Although Ms Penny’s blogs of her first month down a deep coal mine would be interesting and possibly even worthwhile for the whole programme. Especially if we dumped her in one of the ones shut because the seams flooded.
I’d just note that I’ve just realised that I’d passed out of basic training before the ginger dimwit was inflicted upon the Earth.
@Tim Newman,
Hence the CAP, I guess. 0.5% of European GDP as insurance against having a critical proportion of your food supply in the hands of Putin, Gadaffi, and Assad (who they?). Turned out to be a good deal after all.
“First, what happens if there is a real war*?”

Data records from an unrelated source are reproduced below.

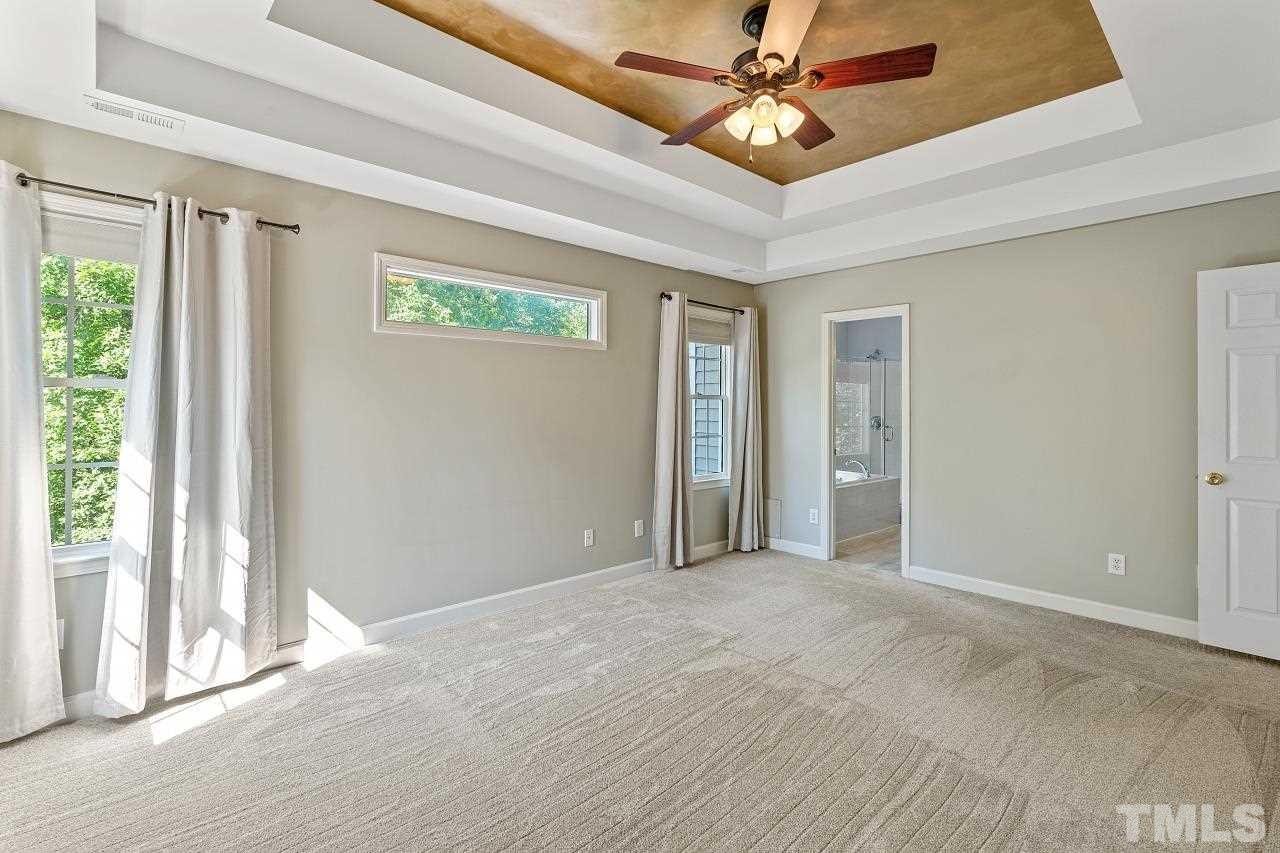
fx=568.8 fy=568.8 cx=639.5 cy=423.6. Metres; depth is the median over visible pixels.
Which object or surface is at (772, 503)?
wall panel
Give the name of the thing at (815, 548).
baseboard
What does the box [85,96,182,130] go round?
ceiling vent
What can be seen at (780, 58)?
ceiling fan
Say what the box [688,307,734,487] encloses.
window
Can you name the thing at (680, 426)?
curtain
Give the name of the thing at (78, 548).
window
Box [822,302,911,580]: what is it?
door frame
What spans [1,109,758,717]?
left wall
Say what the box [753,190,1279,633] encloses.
right wall
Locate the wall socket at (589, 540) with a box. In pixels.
[583,528,594,546]
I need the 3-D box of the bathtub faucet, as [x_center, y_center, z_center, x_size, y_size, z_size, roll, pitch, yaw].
[2.403,0.483,6.338,0.164,0.217,0.237,0,1,-43]
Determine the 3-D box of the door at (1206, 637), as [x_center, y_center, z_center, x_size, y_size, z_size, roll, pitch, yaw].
[3.309,0.196,2.766,0.160,2.022,0.833,0,1,-43]
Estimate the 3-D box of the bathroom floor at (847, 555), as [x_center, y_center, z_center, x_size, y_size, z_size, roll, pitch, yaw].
[2.466,1.207,5.744,2.473,0.100,2.155,0,1,-43]
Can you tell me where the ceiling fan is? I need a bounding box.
[614,0,938,164]
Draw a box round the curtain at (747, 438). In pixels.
[728,307,763,552]
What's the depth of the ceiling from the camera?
2.66 m
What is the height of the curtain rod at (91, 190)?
0.053 m
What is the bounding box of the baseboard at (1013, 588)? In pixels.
[908,565,1198,640]
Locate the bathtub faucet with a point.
(862, 468)
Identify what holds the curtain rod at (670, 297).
attached to the left wall at (697, 284)
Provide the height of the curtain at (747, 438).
2.219 m
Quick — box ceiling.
[0,0,1279,285]
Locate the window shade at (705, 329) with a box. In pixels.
[687,309,732,346]
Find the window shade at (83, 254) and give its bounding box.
[40,206,140,264]
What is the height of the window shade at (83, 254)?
0.186 m
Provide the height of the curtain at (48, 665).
2.220 m
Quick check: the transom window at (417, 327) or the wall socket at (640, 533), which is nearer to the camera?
the transom window at (417, 327)
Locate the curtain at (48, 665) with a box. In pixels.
[0,160,67,745]
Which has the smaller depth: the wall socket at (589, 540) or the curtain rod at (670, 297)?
the wall socket at (589, 540)
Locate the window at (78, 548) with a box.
[37,193,142,575]
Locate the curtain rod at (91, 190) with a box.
[10,172,300,234]
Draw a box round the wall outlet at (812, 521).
[808,507,818,523]
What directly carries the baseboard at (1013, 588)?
attached to the right wall at (928, 319)
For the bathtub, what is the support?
on the bathroom floor at (847, 555)
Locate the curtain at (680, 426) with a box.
[650,294,692,569]
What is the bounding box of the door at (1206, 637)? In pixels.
[1197,261,1279,661]
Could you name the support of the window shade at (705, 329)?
attached to the window at (712, 478)
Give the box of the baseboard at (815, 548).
[765,536,823,559]
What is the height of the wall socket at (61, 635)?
0.120 m
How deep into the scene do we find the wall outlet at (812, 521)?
4.94 m
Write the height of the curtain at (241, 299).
2.190 m
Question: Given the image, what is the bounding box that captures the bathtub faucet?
[842,458,869,479]
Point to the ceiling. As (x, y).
(762, 225)
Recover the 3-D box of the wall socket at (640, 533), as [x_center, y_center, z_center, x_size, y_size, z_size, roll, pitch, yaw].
[-0.006,0.822,4.462,0.078,0.125,0.011,0,1,-43]
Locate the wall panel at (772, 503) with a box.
[762,498,781,538]
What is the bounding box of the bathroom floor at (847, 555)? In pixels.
[836,525,901,572]
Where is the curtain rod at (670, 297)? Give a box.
[655,293,751,314]
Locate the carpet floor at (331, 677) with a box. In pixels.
[0,544,1279,852]
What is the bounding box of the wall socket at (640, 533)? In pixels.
[633,519,643,537]
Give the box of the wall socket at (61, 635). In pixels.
[55,618,65,649]
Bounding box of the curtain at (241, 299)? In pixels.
[94,190,279,716]
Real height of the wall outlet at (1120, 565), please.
0.121 m
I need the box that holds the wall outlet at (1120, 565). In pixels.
[1107,552,1125,575]
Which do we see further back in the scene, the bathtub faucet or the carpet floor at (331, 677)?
the bathtub faucet
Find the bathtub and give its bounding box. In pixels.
[835,471,900,543]
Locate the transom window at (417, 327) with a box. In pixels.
[374,252,606,349]
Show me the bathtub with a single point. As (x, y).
(845, 491)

A modern all out war would not be a re-run of WW2 where the side who could produce the most steel, coal and oil would eventually win. Weaponry has rather moved on. The side with the superior technology would prevail quite rapidly, or if equally matched the side who runs out of its initial stockpile of weaponry first would lose. There just wouldn’t be time to build more.
As lasers and other anti-missile defenses improve we are quickly coming to a point where the launch of nuclear weapons don’t necessarily mean MAD. All it takes is for one of the countless morons we elect to believe we will win and a real war would be on.

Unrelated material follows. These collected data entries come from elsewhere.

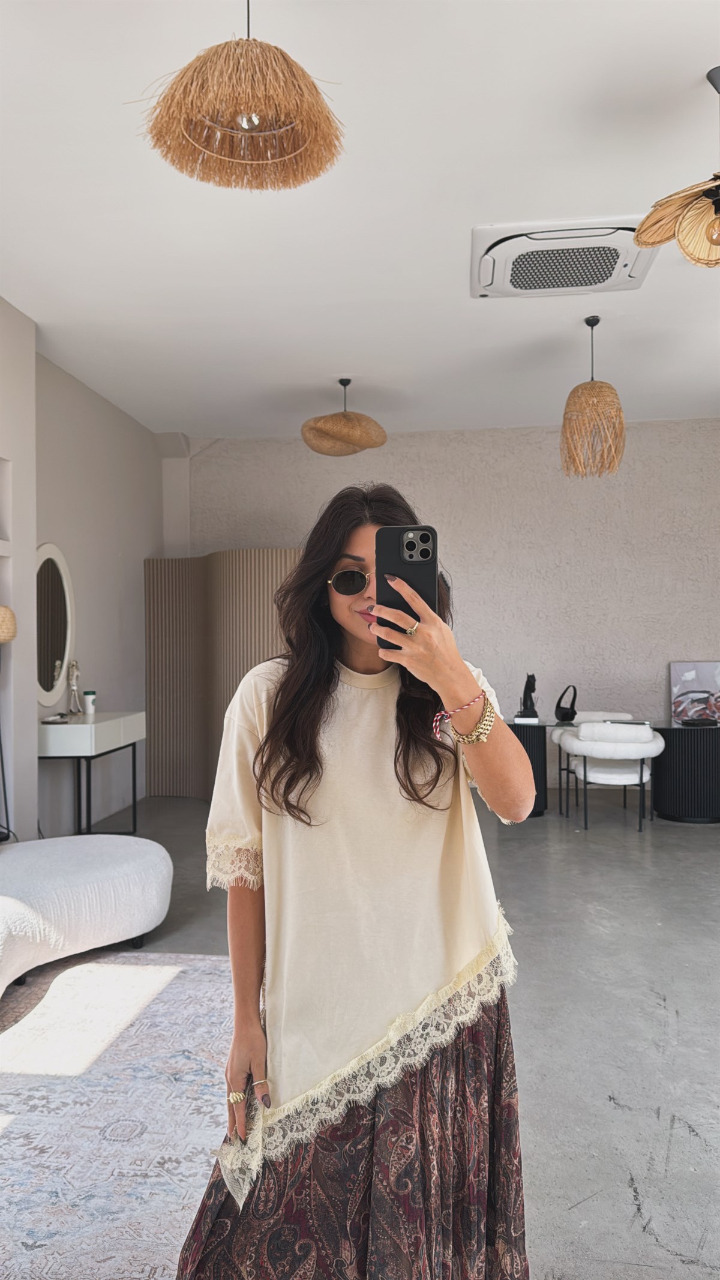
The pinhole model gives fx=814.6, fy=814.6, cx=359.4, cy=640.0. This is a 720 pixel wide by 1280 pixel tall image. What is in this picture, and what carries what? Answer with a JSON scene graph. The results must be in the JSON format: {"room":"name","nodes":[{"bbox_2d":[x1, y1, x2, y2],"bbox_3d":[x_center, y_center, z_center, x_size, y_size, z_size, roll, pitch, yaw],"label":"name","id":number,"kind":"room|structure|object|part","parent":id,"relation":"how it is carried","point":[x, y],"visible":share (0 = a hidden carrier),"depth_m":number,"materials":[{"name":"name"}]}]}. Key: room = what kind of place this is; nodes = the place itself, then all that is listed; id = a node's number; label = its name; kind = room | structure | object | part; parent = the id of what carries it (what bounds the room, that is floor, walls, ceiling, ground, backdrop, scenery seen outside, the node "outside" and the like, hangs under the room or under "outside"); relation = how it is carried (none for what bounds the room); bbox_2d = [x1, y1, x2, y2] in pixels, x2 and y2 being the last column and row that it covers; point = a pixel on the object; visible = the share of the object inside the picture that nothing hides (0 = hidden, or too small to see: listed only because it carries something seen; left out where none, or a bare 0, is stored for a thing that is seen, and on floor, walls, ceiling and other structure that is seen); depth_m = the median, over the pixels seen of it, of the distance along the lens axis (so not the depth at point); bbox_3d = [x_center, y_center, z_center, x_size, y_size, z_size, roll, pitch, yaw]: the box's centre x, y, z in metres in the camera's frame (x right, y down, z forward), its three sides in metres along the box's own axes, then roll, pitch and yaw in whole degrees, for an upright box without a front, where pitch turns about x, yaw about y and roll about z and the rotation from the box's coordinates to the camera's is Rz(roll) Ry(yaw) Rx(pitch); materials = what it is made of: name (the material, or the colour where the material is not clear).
{"room":"living room","nodes":[
{"label":"living room","id":0,"kind":"room"},
{"bbox_2d":[0,298,163,843],"bbox_3d":[-2.127,-0.247,3.621,0.302,3.177,7.228,0,0,6],"label":"left wall","id":1,"kind":"structure","parent":0,"point":[113,410],"depth_m":5.44,"materials":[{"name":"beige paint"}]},
{"bbox_2d":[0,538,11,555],"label":"wall shelf","id":2,"kind":"object","parent":1,"relation":"attached to","point":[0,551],"visible":0.98,"depth_m":4.26,"materials":[{"name":"white stone"}]},
{"bbox_2d":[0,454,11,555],"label":"wall niche","id":3,"kind":"object","parent":1,"relation":"in","point":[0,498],"visible":0.97,"depth_m":4.43,"materials":[{"name":"white"}]},
{"bbox_2d":[35,543,75,707],"bbox_3d":[-1.977,-0.111,5.175,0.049,1.020,0.690,0,0,6],"label":"round mirror","id":4,"kind":"object","parent":1,"relation":"attached to","point":[47,547],"visible":0.89,"depth_m":5.22,"materials":[{"name":"white mirror"}]},
{"bbox_2d":[0,0,719,441],"bbox_3d":[0.514,-1.899,2.952,6.079,0.115,8.528,0,0,6],"label":"ceiling","id":5,"kind":"structure","parent":0,"point":[694,63],"depth_m":3.50,"materials":[{"name":"white paint"}]},
{"bbox_2d":[133,0,346,193],"bbox_3d":[-0.297,-1.533,2.077,0.542,0.634,0.528,0,0,6],"label":"pendant lamp","id":6,"kind":"object","parent":5,"relation":"hanging from","point":[239,121],"visible":0.99,"depth_m":2.02,"materials":[{"name":"brown wicker"}]},
{"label":"bulb","id":7,"kind":"part","parent":6,"relation":"part of","materials":[{"name":"silver"}]},
{"bbox_2d":[300,376,387,456],"bbox_3d":[-0.108,-1.559,5.529,0.589,0.540,0.583,0,0,6],"label":"pendant lamp","id":8,"kind":"object","parent":5,"relation":"hanging from","point":[344,440],"visible":0.99,"depth_m":5.38,"materials":[{"name":"wicker"}]},
{"bbox_2d":[471,217,657,298],"bbox_3d":[0.961,-1.804,3.889,0.870,0.111,0.662,0,0,6],"label":"air conditioner","id":9,"kind":"object","parent":5,"relation":"attached to","point":[624,264],"visible":0.97,"depth_m":3.80,"materials":[{"name":"white plastic"}]},
{"bbox_2d":[559,314,626,480],"bbox_3d":[1.327,-1.393,4.641,0.365,0.933,0.363,0,0,6],"label":"pendant lamp","id":10,"kind":"object","parent":5,"relation":"hanging from","point":[602,387],"visible":0.99,"depth_m":4.55,"materials":[{"name":"wicker"}]},
{"bbox_2d":[632,66,719,270],"bbox_3d":[1.216,-1.551,2.655,0.578,0.647,0.570,0,0,-31],"label":"pendant lamp","id":11,"kind":"object","parent":5,"relation":"hanging from","point":[716,223],"visible":0.99,"depth_m":2.67,"materials":[{"name":"beige wicker"}]},
{"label":"bulb","id":12,"kind":"part","parent":11,"relation":"part of","materials":[{"name":"orange"}]},
{"bbox_2d":[16,790,719,1279],"bbox_3d":[0.534,1.370,2.840,6.988,0.103,8.554,0,0,6],"label":"floor","id":13,"kind":"structure","parent":0,"point":[595,936],"depth_m":2.90,"materials":[{"name":"grey concrete"}]},
{"bbox_2d":[0,603,16,841],"bbox_3d":[-1.829,0.554,3.991,0.330,1.502,0.333,0,0,6],"label":"floor lamp","id":14,"kind":"object","parent":13,"relation":"on","point":[8,632],"visible":0.99,"depth_m":4.00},
{"bbox_2d":[0,834,176,999],"bbox_3d":[-1.427,0.990,3.219,1.243,0.656,1.478,0,0,6],"label":"sofa","id":15,"kind":"object","parent":13,"relation":"on","point":[106,866],"visible":1,"depth_m":3.18,"materials":[{"name":"white fabric"}]},
{"bbox_2d":[37,710,144,837],"bbox_3d":[-1.764,0.912,5.281,0.438,0.830,0.975,0,0,6],"label":"console table","id":16,"kind":"object","parent":13,"relation":"on","point":[92,730],"visible":0.83,"depth_m":4.98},
{"bbox_2d":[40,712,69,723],"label":"small dish","id":17,"kind":"object","parent":16,"relation":"on","point":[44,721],"visible":0.98,"depth_m":4.90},
{"bbox_2d":[66,659,82,714],"bbox_3d":[-1.871,0.308,5.330,0.094,0.360,0.147,0,0,6],"label":"figurine","id":18,"kind":"object","parent":16,"relation":"on","point":[74,686],"visible":1,"depth_m":5.32,"materials":[{"name":"silver metal"}]},
{"bbox_2d":[82,689,96,714],"bbox_3d":[-1.761,0.406,5.309,0.081,0.148,0.078,0,0,6],"label":"cup","id":19,"kind":"object","parent":16,"relation":"on","point":[87,693],"visible":1,"depth_m":5.28,"materials":[{"name":"white paper"}]},
{"bbox_2d":[0,950,238,1279],"bbox_3d":[-0.965,1.324,1.973,2.264,0.015,2.818,0,0,6],"label":"rug","id":20,"kind":"object","parent":13,"relation":"on","point":[165,996],"visible":0.82,"depth_m":2.26,"materials":[{"name":"carpet"}]},
{"bbox_2d":[144,550,301,799],"bbox_3d":[-0.958,0.314,6.598,1.479,2.059,0.458,-1,0,40],"label":"folding screen","id":21,"kind":"object","parent":13,"relation":"on","point":[149,591],"visible":0.57,"depth_m":6.66,"materials":[{"name":"brown"}]},
{"bbox_2d":[171,486,536,1279],"bbox_3d":[0.010,0.532,1.604,0.606,1.598,0.768,0,0,6],"label":"woman","id":22,"kind":"object","parent":13,"relation":"on","point":[323,683],"visible":0.97,"depth_m":1.44},
{"bbox_2d":[376,523,437,636],"bbox_3d":[0.080,-0.102,1.381,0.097,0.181,0.201,0,0,6],"label":"smartphone","id":23,"kind":"object","parent":22,"relation":"in","point":[412,549],"visible":0.76,"depth_m":1.38,"materials":[{"name":"black plastic"}]},
{"bbox_2d":[554,720,665,831],"bbox_3d":[1.799,0.955,5.830,0.692,0.738,0.660,0,0,6],"label":"white chair","id":24,"kind":"object","parent":13,"relation":"on","point":[572,742],"visible":0.98,"depth_m":5.64,"materials":[{"name":"white fabric"}]},
{"bbox_2d":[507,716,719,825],"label":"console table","id":25,"kind":"object","parent":13,"relation":"on","point":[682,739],"visible":0.67,"depth_m":5.92,"materials":[{"name":"black wood"}]},
{"bbox_2d":[516,672,538,720],"bbox_3d":[1.275,0.419,6.188,0.156,0.363,0.145,0,0,6],"label":"sculpture","id":26,"kind":"object","parent":25,"relation":"on","point":[533,679],"visible":0.99,"depth_m":6.16,"materials":[{"name":"black metal"}]},
{"bbox_2d":[554,685,577,722],"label":"handbag","id":27,"kind":"object","parent":25,"relation":"on","point":[565,713],"visible":0.99,"depth_m":6.05,"materials":[{"name":"black leather"}]},
{"bbox_2d":[669,660,719,725],"bbox_3d":[2.761,0.417,6.538,0.505,0.486,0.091,0,0,6],"label":"picture","id":28,"kind":"object","parent":25,"relation":"on","point":[691,677],"visible":0.98,"depth_m":6.53},
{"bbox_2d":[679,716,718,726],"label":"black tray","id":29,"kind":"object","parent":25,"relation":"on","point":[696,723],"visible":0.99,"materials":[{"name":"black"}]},
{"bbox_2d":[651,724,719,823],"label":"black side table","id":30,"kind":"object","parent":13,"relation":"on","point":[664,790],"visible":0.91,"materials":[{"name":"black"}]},
{"bbox_2d":[177,417,719,792],"bbox_3d":[1.248,-0.276,7.252,6.173,3.203,0.221,0,0,6],"label":"back wall","id":31,"kind":"structure","parent":0,"point":[709,440],"depth_m":7.12,"materials":[{"name":"beige paint"}]}
]}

At the outset of The Great War everyone believed that the troops would be home before Christmas just as every politician has claim before launching any offensive campaign. If we don’t do our best to avoid it WWIII will assuredly last far longer than a few months at which production becomes key. The Panzer was far superior to the Sherman and yet sheer numbers is what finally ended the war in the west.
Finally technological advances are made every day. Many of these advances are actually the result of a mistake in the manufacturing process. The recent discover of stainless magnesium did not happen in a research lab but was just poor quality control on the foundry floor. With the sheer numbers of factory workers and engineers China is employing in building our tat countless new technologies will be discovered over there changing the balance of power even further.

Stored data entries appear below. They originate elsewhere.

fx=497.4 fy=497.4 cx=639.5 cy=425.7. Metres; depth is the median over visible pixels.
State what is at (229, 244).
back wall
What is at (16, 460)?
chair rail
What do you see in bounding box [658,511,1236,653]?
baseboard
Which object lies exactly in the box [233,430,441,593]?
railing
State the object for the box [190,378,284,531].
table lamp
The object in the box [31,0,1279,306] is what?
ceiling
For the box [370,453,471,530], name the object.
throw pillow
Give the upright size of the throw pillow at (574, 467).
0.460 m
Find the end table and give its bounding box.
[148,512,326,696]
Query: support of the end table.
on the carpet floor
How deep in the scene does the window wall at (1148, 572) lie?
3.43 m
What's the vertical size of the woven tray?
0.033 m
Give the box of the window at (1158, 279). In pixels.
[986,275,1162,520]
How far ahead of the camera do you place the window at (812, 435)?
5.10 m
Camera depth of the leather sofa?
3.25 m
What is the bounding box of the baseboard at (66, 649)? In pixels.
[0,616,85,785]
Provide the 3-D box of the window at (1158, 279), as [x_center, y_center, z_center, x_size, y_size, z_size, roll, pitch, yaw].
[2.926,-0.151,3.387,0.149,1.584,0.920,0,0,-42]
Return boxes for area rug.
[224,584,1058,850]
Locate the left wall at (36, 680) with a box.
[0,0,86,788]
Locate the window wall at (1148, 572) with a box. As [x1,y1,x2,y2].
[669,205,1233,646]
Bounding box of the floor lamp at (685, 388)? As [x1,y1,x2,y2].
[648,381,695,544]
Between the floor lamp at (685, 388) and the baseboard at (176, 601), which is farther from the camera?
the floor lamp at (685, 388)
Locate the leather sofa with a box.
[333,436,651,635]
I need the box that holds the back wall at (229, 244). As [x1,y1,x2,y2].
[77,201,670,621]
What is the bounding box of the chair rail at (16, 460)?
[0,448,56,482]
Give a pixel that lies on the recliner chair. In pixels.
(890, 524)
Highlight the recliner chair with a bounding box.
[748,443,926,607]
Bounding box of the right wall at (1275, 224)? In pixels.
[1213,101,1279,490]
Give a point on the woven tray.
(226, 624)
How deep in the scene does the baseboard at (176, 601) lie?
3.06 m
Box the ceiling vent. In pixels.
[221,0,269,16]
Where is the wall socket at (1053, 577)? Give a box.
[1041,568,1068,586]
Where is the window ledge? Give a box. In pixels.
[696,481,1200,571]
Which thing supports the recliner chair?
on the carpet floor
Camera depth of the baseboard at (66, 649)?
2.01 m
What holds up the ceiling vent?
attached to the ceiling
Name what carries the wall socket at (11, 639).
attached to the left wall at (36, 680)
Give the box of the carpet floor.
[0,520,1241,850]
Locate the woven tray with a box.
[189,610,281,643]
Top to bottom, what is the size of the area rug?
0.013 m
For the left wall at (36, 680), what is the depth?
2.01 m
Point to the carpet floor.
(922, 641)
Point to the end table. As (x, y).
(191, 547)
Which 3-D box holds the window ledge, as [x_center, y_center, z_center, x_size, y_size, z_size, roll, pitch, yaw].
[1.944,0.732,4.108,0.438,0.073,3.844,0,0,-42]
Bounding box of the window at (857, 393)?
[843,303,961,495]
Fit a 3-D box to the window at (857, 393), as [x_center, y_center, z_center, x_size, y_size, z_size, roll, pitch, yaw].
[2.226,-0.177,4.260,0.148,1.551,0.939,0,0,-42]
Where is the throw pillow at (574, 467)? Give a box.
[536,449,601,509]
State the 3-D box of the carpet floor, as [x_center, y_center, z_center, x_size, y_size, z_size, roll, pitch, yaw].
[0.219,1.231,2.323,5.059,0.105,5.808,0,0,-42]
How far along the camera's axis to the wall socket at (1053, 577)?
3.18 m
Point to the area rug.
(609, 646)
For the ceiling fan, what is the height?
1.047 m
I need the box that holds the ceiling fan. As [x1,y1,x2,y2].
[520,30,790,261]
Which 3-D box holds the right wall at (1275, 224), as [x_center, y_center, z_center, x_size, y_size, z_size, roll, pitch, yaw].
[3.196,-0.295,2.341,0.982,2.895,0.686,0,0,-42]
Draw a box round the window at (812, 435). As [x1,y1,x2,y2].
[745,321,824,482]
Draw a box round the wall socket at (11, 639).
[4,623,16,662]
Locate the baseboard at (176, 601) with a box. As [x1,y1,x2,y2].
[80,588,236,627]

At this point I would say that the US is getting close to the ineptitude of Austria-Hungry before The Great War. We believe that our armies are unstoppable however our recent adventures in the sand have been eerily similar to events in Serbia a century ago. In short the soldiers in the field are willing but the leadership is lost.
@Jim,
Yes, that technology. I guess that’s how we won and are still winning all those wars in the middle east where we were/are dropping million-dollar bombs with pinpoint precision on a bunch of mediaeval rednecks equipped with Kalashnikovs and SUVs? We did win those, right?
And they were all over real damn quick.
Well we have had Iraq I and II. Now we have ISIS which, from what the media bothers to share, is in large part made up of former members of Saddam’s army. Starting at the beginning of the first war in 1990 we are going on year 26 against an enemy that was completely outmatched both in manpower and technology. In historical context I would compare each of the 3 to campaigns in a larger war with an example of a campaign being Gallipoli That doesn’t seem quick to me*.
I won’t touch Afghanistan as there are far to many historical precedents on how the country is never won.
Since the end of WWII we haven’t had a full scale war and have forgotten what needs to be done. Korea, Vietnam, and Soviet Afghanistan were all major conflicts yet 2 superpowers never officially** fought each other.
*
Please don’t take this as an assault on the troops that do the front line fighting. The only options in Iraq are either to leave completely or to have a colony. The mess we have is solely in the hands of the politicians who can’t decide if we should go all in or leave the mess completely.
**The Chinese were not a superpower at the time. Yes there were Soviet advisers in both Korea and Vietnam as well as US advisers in Afghanistan but the fighting was done through local proxies.